The trailer occupants arrived later that evening, two families traveling together from the Los Angeles area. They had been out fishing and arrived back in camp to find their lodgings surrounded by mud-filled mini-lakes. Meanwhile, Sammy and I took to the forest at sunset to bond more deeply with the last shades of daylight.
After dark, several carloads drove past our camp and spun through the mud to an adjacent campsite about 100 yards south of us. They were college-aged kids, about a dozen, who seemed to have no regard for campground etiquette and made enough racket setting up their campsite to frighten off every critter for miles around. Sammy and I were comforted by our own blazing campfire which provided a warmth that was needed that night at 5,800 feet. The thunderstorm replaced an arid summer heat with a chill that was wet and penetrating.
We slept well that night. Early the next morning, we packed up and headed home.
As an introduction for what was coming, Sammy had passed her first flying test with a natural adaptation to the airborne environment. She was already curled up for a 30-minute nap on the ride home to Merced by the time we were upwind from Runway 35 on departure.

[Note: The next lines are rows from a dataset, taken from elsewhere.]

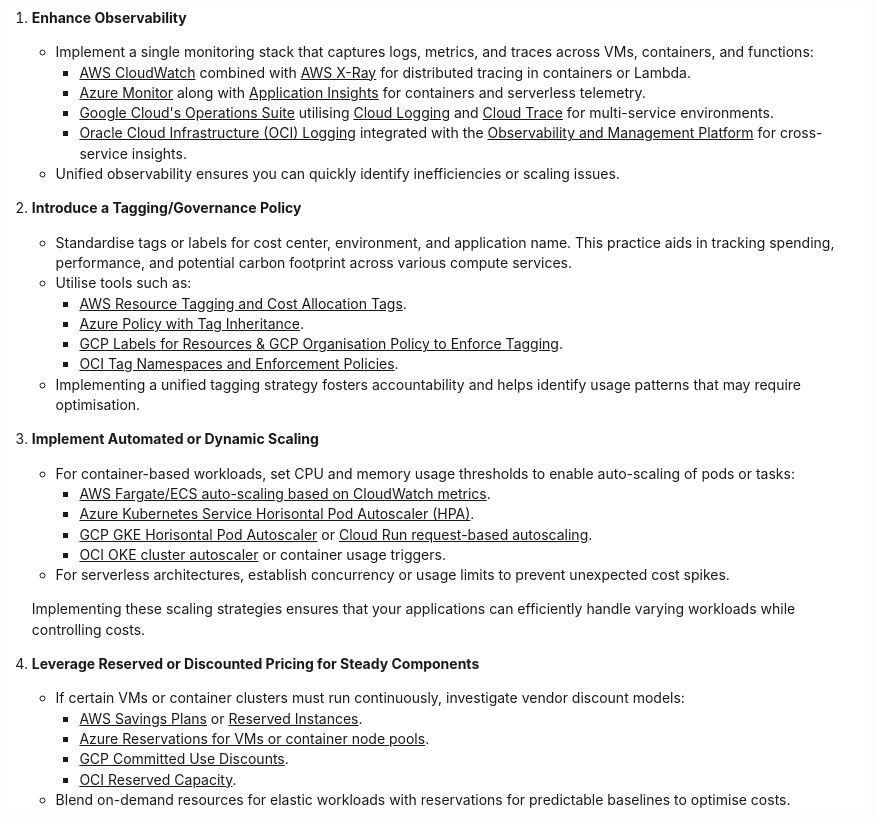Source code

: 1. **Enhance Observability**

   - Implement a single monitoring stack that captures logs, metrics, and traces across VMs, containers, and functions:
     - [AWS CloudWatch](https://aws.amazon.com/cloudwatch/) combined with [AWS X-Ray](https://aws.amazon.com/xray/) for distributed tracing in containers or Lambda.
     - [Azure Monitor](https://azure.microsoft.com/en-us/services/monitor/) along with [Application Insights](https://learn.microsoft.com/en-us/azure/azure-monitor/app/distributed-trace-data) for containers and serverless telemetry.
     - [Google Cloud's Operations Suite](https://cloud.google.com/products/operations) utilising [Cloud Logging](https://cloud.google.com/logging) and [Cloud Trace](https://cloud.google.com/trace) for multi-service environments.
     - [Oracle Cloud Infrastructure (OCI) Logging](https://www.oracle.com/observability/) integrated with the [Observability and Management Platform](https://www.oracle.com/manageability/) for cross-service insights.
   - Unified observability ensures you can quickly identify inefficiencies or scaling issues.

1. **Introduce a Tagging/Governance Policy**

   - Standardise tags or labels for cost center, environment, and application name. This practice aids in tracking spending, performance, and potential carbon footprint across various compute services.
   - Utilise tools such as:
     - [AWS Resource Tagging and Cost Allocation Tags](https://docs.aws.amazon.com/awsaccountbilling/latest/aboutv2/cost-alloc-tags.html).
     - [Azure Policy with Tag Inheritance](https://learn.microsoft.com/en-us/azure/azure-resource-manager/management/tag-policies).
     - [GCP Labels for Resources & GCP Organisation Policy to Enforce Tagging](https://cloud.google.com/resource-manager/docs/organisation-policy/tags-organisation-policy).
     - [OCI Tag Namespaces and Enforcement Policies](https://docs.oracle.com/en-us/iaas/Content/Tagging/Concepts/taggingoverview.htm).
   - Implementing a unified tagging strategy fosters accountability and helps identify usage patterns that may require optimisation.

1. **Implement Automated or Dynamic Scaling**

   - For container-based workloads, set CPU and memory usage thresholds to enable auto-scaling of pods or tasks:
     - [AWS Fargate/ECS auto-scaling based on CloudWatch metrics](https://docs.aws.amazon.com/AmazonECS/latest/developerguide/service-auto-scaling.html).
     - [Azure Kubernetes Service Horisontal Pod Autoscaler (HPA)](https://learn.microsoft.com/en-us/azure/aks/concepts-scale#horisontal-pod-autoscaler).
     - [GCP GKE Horisontal Pod Autoscaler](https://cloud.google.com/kubernetes-engine/docs/concepts/horisontalpodautoscaler) or [Cloud Run request-based autoscaling](https://cloud.google.com/run/docs/about-auto-scaling).
     - [OCI OKE cluster autoscaler](https://docs.oracle.com/en-us/iaas/Content/ContEng/Tasks/contengautoscaling.htm) or container usage triggers.
   - For serverless architectures, establish concurrency or usage limits to prevent unexpected cost spikes.

   Implementing these scaling strategies ensures that your applications can efficiently handle varying workloads while controlling costs.

1. **Leverage Reserved or Discounted Pricing for Steady Components**

   - If certain VMs or container clusters must run continuously, investigate vendor discount models:
     - [AWS Savings Plans](https://aws.amazon.com/savingsplans/) or [Reserved Instances](https://aws.amazon.com/ec2/pricing/reserved-instances/).
     - [Azure Reservations for VMs or container node pools](https://azure.microsoft.com/en-us/pricing/reserved-vm-instances/).
     - [GCP Committed Use Discounts](https://cloud.google.com/compute/docs/instances/signing-up-committed-use-discounts).
     - [OCI Reserved Capacity](https://docs.oracle.com/en-us/iaas/Content/Compute/Tasks/reserve-capacity.htm).
   - Blend on-demand resources for elastic workloads with reservations for predictable baselines to optimise costs.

Already, Sammy had proven herself a worthy backpacker after just having spent two weeks in the Ansel Adams Wilderness. Already, she had proven herself the perfect companion for life in the back country. Already, she had proven herself a natural for a life of adventure and exploration.
But now it was time to apply her proven abilities to something far greater, far more challenging and uncertain, than what her recent training had wrought in Sammy’s character. She was made for the RV-8. That much was certain. Sammy even had the markings on her back to prove it.
So we soon packed up Descending Dove again and launched out of the flatlands for nine days. We ran to the hills as if our lives depended on it. In a powerful way, we both knew what was coming, so it made for good practice while the weather was favorable. It wouldn’t always be that way, and we knew that, too. So we made the most of the time we had together and flew north toward a jagged horizon of uncertainty and excitement and adventure. And we lived to tell about it.